EXTRACT:
——————————
While these principles of sanctioning, deservingness and welfare dependency are increasingly integrated into the recent regulations of welfare rights, also for internal migrants, we have seen how the roots of workfare regimes functioning as a tool of migration regulation run deeply into the history of migration and welfare controls in the UK, namely into the exclusion of non-EU migrants from access to public welfare (Cohen/Humphries/Mynott 2002). A novelty is that, while migrants who are temporarily out of work have been the first target of the attack by EU countries’ governments against ›welfare tourists‹, recent case law shows a gradual erosion of rights, also for former workers. Within Belgium, a variety of instances concerning revocations of social benefits emerged from the interviews with the Italian ›patronato‹ INCA (a Brussels-based organisation that supports Italians working and living abroad). It emerged how ›free movers‹ in search of work because of sudden unemployment are particularly vulnerable to the same rhetoric on welfare tourism. An Italian worker who moved to Belgium after his company closed down during the economic crisis, and who subsequently was made unemployed by his new Belgian employer, was inquired as a ›dangerous social tourist‹ despite the fact that he provided proof of searching for work and learning the local language. Nonetheless, the Belgian government considered that he had no chance of finding a job, and, after five months of unemployment, this migrant received an expulsion order, hence losing unemployment benefits both in Italy and Belgium despite having worked for many years (Interview with INCA representative, March 2015).
——————————
INFORMATION SHOWN:
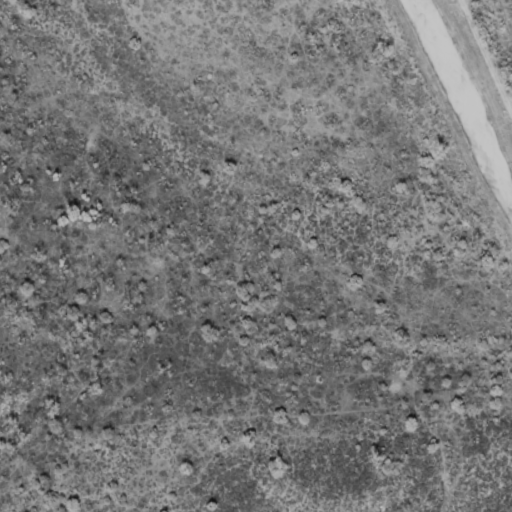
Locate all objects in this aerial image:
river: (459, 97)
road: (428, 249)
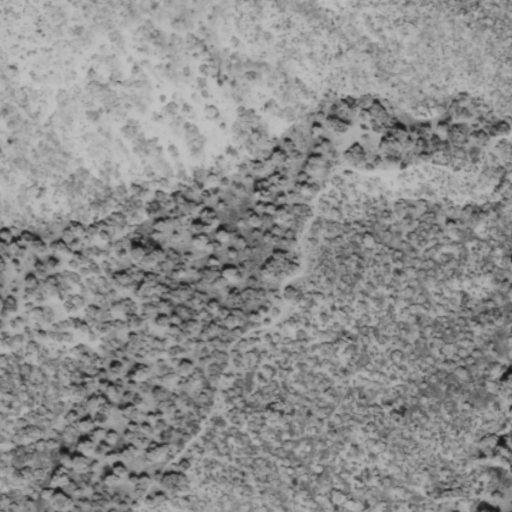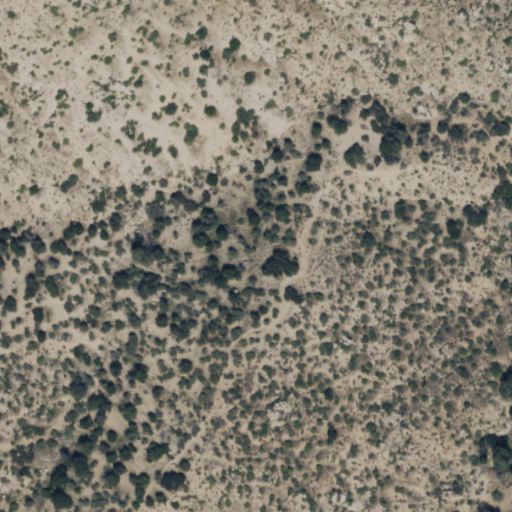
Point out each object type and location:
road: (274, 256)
——————————
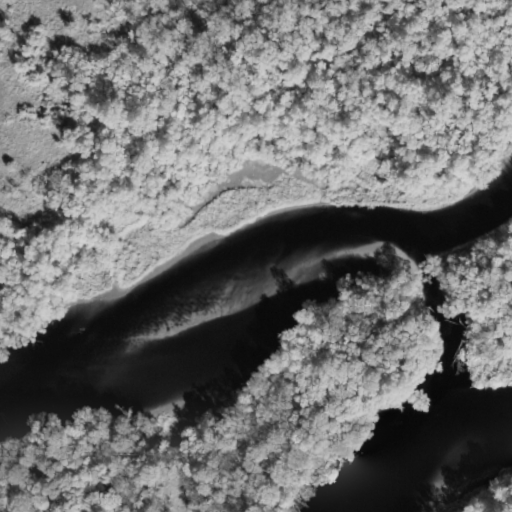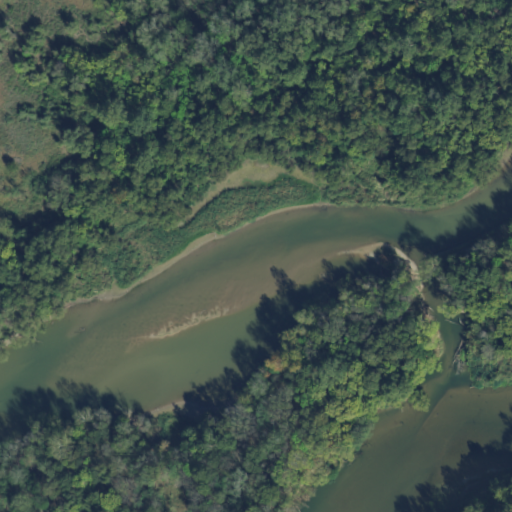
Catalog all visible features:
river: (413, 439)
——————————
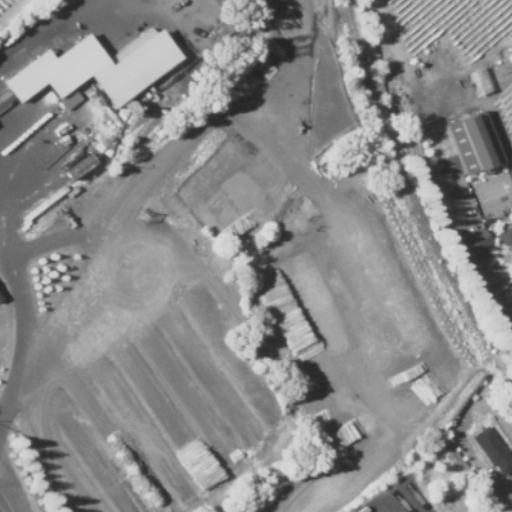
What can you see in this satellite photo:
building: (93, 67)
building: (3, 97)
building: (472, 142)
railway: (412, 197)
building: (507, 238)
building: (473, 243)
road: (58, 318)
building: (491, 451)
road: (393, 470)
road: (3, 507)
——————————
SET PROBLEM 1: According to the text on welfare rights and migration, after how many months of unemployment did the Italian worker in Belgium receive an expulsion order?
SET PROBLEM 2: Gather every line of the records that contains the string "this", treating uppercase and lowercase as different.
The text and the records are unrelated material.

COMPLETE RESPONSE 1: Five months.

COMPLETE RESPONSE 2:
Locate all objects in this aerial image:
What can you see in this satellite photo:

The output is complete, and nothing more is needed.